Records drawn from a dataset
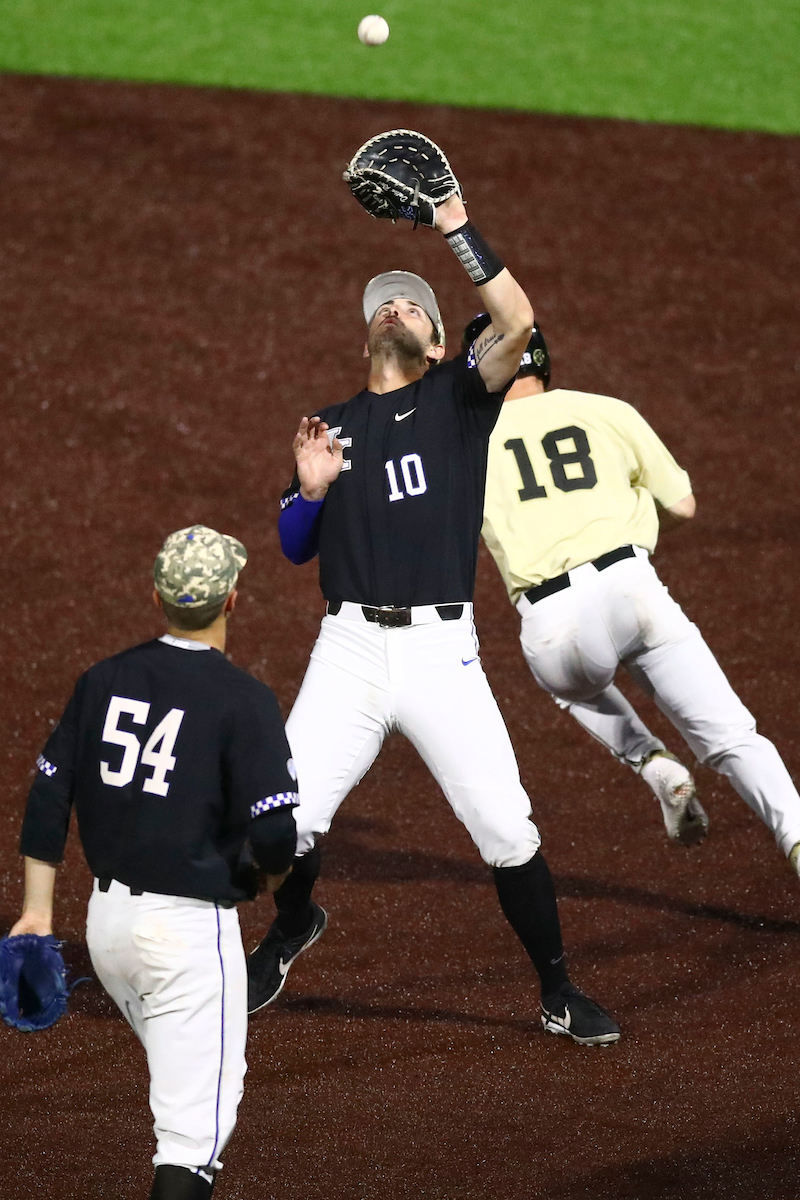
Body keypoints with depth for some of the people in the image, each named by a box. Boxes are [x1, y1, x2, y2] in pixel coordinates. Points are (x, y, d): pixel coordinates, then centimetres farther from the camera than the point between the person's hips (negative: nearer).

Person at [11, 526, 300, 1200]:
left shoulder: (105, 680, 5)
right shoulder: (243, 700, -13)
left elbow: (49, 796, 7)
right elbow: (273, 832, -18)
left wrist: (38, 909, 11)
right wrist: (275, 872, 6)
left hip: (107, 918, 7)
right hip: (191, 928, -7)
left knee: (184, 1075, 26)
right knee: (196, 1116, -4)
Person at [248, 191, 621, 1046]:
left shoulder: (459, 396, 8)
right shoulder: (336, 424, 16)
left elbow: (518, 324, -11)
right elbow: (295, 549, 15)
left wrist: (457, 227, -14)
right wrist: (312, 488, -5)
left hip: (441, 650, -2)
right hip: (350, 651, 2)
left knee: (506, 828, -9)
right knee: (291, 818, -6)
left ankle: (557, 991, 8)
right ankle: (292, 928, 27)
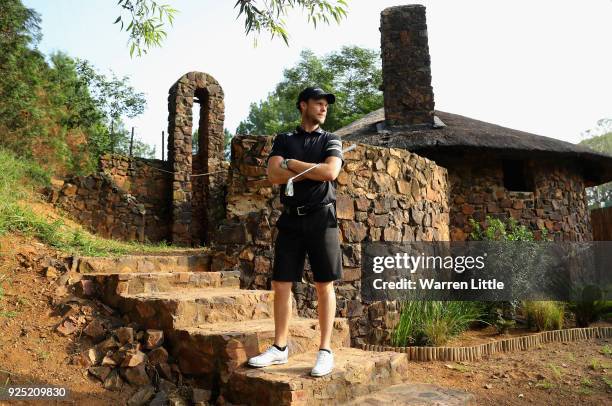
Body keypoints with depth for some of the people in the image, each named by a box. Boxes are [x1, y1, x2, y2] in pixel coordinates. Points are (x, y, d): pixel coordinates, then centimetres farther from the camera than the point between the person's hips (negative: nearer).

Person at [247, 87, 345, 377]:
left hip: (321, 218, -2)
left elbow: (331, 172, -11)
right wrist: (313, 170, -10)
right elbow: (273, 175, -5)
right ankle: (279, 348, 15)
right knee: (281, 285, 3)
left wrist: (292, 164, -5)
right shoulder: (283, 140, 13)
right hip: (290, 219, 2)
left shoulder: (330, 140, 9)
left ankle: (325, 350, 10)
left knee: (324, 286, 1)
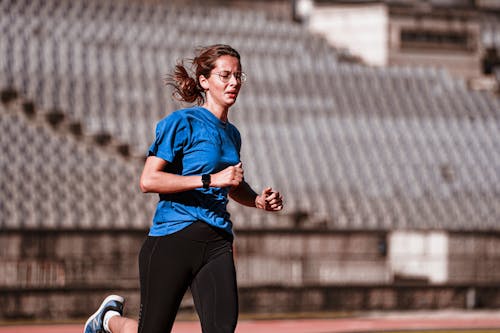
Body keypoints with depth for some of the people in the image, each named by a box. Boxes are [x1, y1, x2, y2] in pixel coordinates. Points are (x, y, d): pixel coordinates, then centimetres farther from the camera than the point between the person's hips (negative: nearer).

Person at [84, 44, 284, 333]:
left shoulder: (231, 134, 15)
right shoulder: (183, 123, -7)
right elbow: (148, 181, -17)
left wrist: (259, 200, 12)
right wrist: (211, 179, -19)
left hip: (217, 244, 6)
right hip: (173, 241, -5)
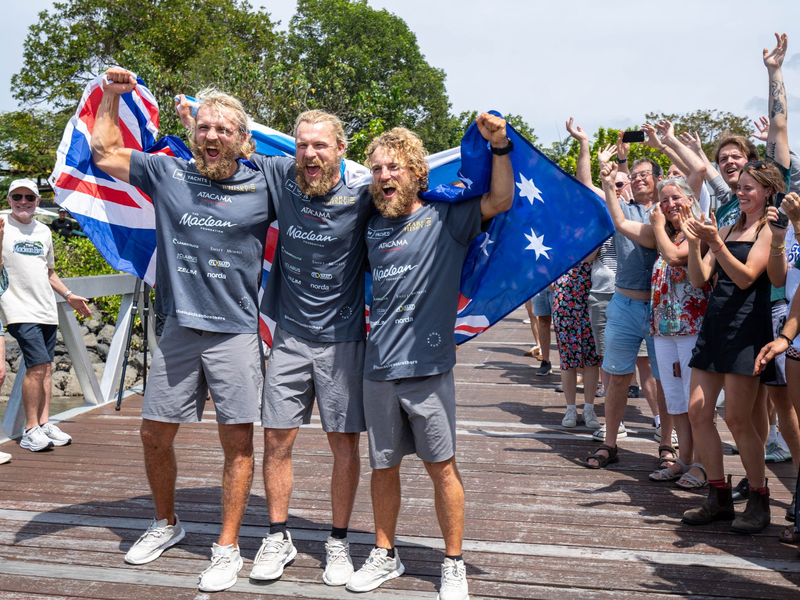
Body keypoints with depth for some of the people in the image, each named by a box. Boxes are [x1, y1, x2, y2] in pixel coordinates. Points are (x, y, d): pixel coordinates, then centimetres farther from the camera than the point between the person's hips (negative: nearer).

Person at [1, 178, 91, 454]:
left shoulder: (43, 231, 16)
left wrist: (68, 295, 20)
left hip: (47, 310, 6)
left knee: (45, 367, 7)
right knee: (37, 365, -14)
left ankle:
--
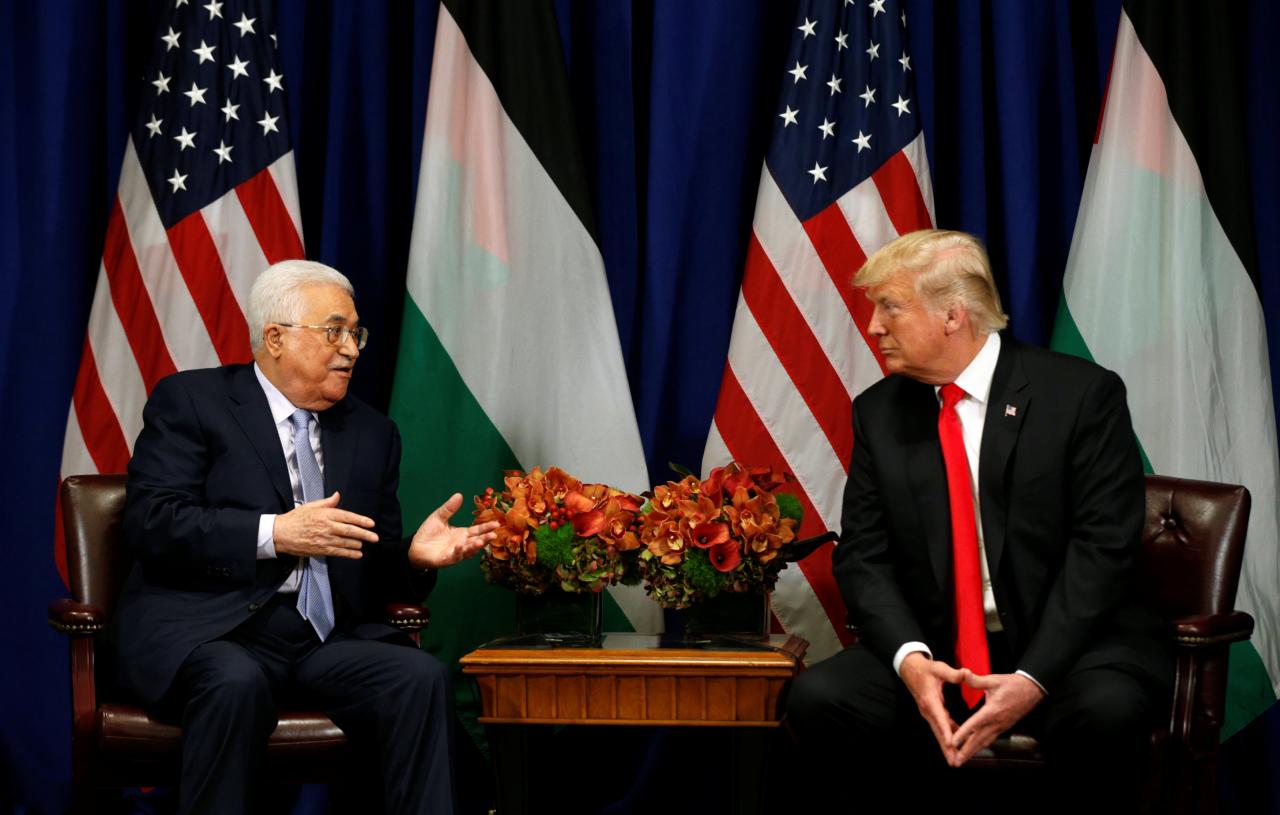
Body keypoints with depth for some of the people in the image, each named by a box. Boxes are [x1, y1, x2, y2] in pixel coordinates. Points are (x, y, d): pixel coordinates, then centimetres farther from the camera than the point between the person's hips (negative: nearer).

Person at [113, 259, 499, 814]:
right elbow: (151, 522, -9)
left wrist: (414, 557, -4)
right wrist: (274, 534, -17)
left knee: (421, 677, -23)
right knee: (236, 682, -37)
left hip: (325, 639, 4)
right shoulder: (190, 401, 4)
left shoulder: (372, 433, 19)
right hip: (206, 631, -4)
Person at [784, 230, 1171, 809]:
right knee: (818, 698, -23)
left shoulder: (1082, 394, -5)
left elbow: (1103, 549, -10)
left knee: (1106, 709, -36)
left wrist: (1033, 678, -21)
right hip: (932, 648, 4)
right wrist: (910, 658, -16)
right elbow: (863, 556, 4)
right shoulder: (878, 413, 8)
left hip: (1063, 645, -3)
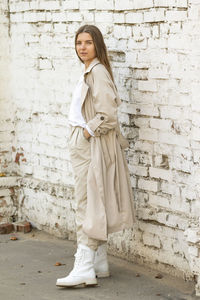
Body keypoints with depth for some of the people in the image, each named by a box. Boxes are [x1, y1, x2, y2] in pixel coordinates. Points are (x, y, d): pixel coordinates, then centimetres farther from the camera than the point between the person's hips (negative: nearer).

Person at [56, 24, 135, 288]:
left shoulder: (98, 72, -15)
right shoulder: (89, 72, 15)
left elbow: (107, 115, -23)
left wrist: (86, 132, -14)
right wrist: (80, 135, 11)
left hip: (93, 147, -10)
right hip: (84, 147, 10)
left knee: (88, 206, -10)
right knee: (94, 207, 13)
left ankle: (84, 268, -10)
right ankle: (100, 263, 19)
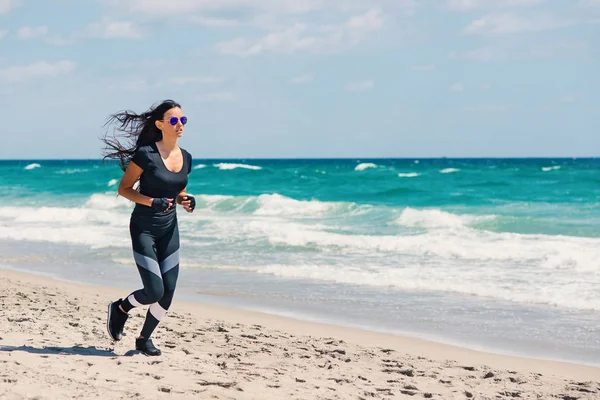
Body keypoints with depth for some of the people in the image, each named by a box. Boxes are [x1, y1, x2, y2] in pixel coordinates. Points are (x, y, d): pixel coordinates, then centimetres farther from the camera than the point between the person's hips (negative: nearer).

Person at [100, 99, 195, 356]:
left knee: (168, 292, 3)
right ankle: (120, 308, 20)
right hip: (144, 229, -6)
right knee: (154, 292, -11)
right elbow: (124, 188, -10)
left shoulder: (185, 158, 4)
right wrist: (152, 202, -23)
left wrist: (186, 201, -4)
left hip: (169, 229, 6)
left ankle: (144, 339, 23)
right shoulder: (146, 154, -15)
--
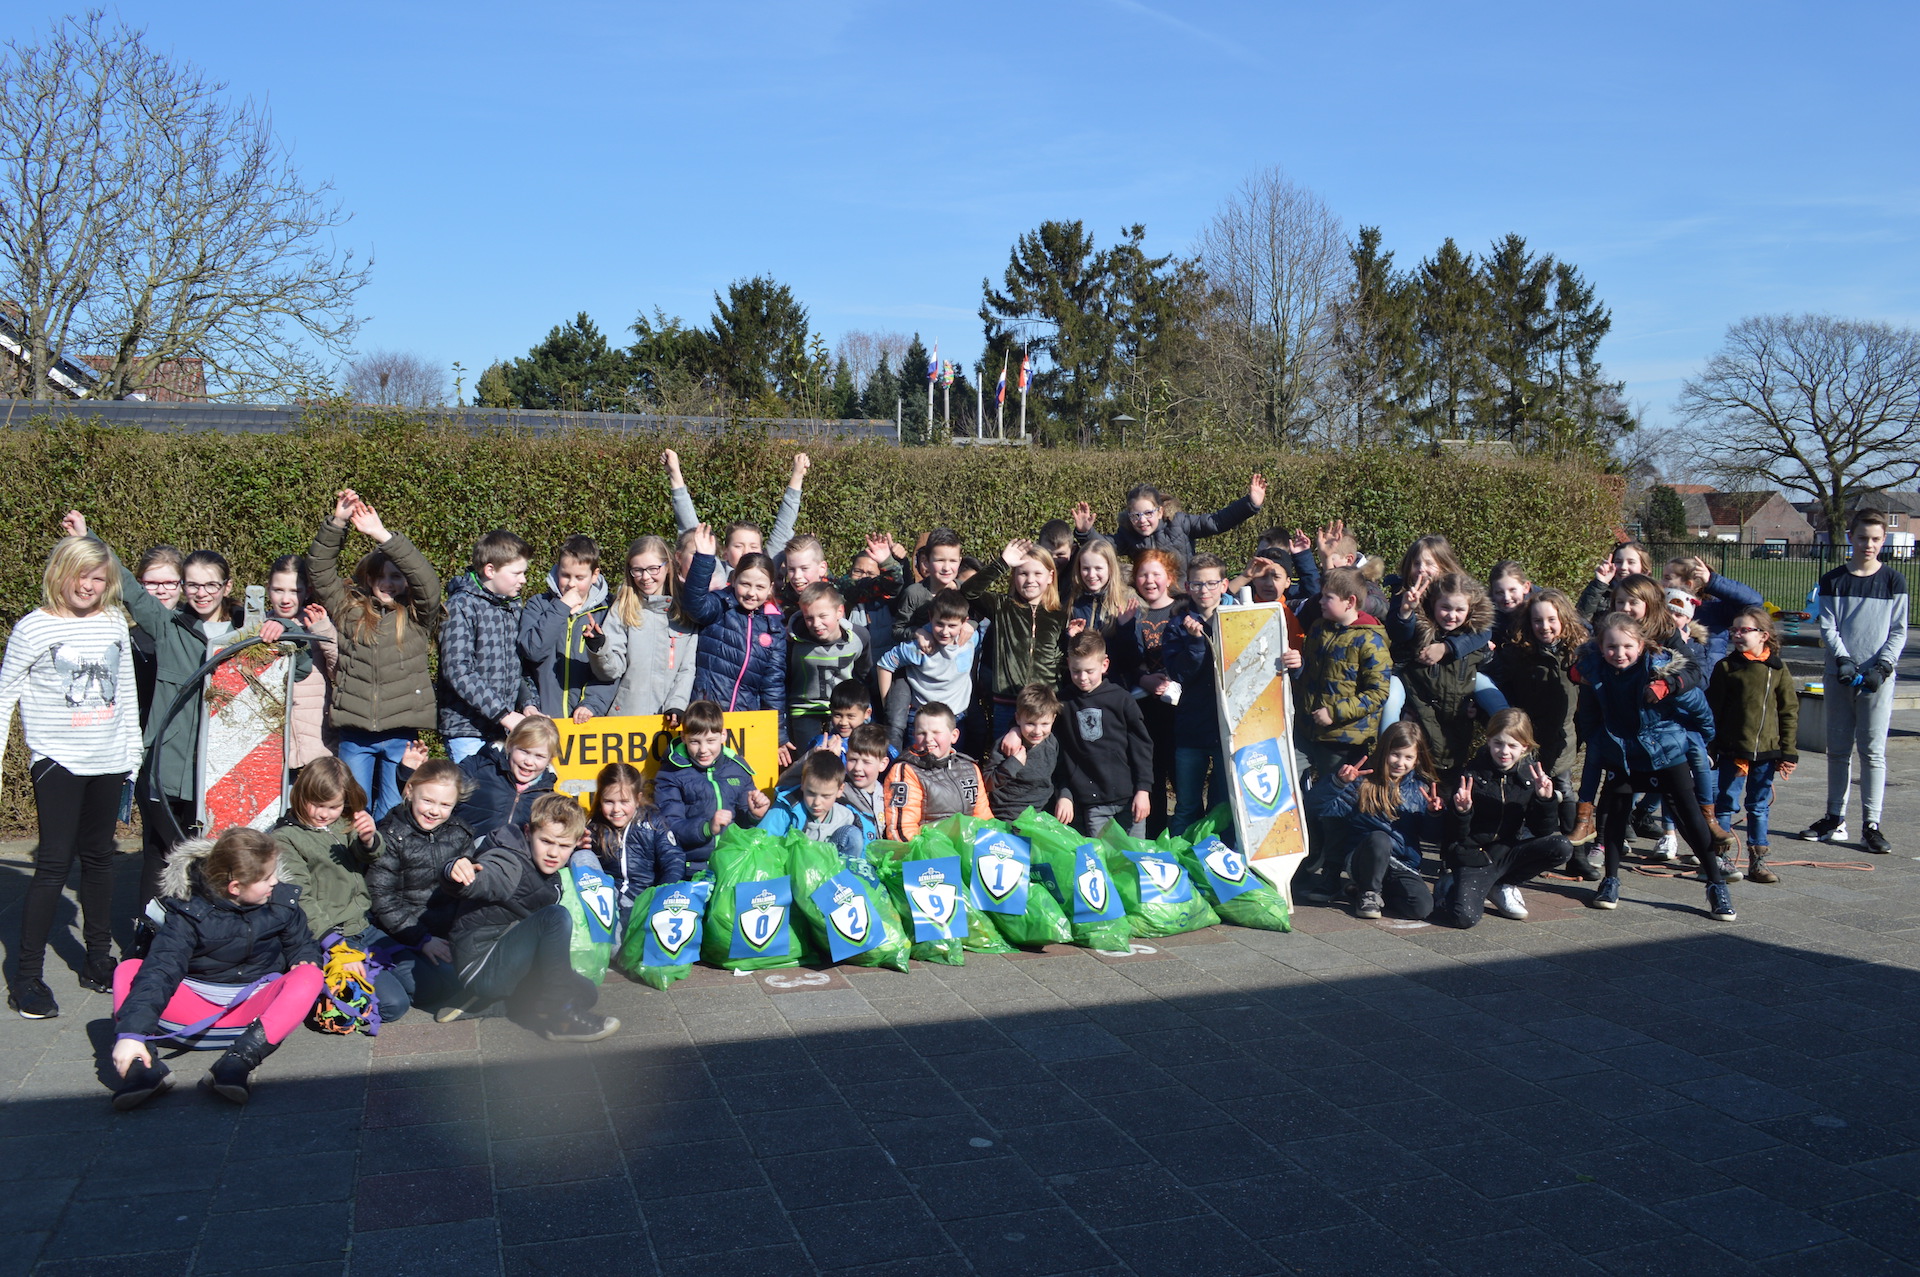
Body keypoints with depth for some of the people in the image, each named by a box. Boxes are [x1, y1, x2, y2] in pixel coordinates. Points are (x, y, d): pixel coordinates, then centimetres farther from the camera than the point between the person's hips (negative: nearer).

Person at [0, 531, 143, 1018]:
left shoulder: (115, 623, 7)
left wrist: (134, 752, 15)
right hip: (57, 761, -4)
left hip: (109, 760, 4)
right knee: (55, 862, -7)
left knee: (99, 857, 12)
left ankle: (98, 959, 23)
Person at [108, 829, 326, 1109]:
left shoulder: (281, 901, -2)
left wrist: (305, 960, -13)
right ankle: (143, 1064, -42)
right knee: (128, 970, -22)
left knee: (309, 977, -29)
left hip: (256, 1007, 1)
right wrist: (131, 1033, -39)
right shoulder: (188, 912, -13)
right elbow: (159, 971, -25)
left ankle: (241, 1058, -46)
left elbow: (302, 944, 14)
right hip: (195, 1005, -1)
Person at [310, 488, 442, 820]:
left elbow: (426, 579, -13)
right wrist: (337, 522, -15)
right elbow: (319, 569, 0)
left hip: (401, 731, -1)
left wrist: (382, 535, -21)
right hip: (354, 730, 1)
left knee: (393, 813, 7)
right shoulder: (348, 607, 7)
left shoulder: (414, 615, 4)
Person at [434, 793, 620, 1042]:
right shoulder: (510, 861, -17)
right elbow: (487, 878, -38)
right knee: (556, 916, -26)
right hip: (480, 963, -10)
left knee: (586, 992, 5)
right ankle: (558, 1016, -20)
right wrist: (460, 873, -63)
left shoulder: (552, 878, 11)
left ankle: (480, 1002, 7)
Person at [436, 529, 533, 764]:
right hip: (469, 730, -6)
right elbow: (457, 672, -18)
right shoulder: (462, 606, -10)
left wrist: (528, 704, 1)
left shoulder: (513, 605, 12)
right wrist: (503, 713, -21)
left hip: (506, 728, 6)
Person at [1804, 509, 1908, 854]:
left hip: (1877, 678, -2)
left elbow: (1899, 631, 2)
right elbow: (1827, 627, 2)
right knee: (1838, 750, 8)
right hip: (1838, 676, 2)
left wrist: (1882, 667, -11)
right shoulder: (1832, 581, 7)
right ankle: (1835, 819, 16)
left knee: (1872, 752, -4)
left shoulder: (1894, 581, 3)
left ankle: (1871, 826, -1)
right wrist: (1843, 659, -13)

*What to do*: Retype the entries above exactly, but only from the line containing "right ankle: (1835, 819, 16)" through the line containing "right wrist: (1843, 659, -13)", both included.

*Result for this task*:
right ankle: (1835, 819, 16)
left knee: (1872, 752, -4)
left shoulder: (1894, 581, 3)
left ankle: (1871, 826, -1)
right wrist: (1843, 659, -13)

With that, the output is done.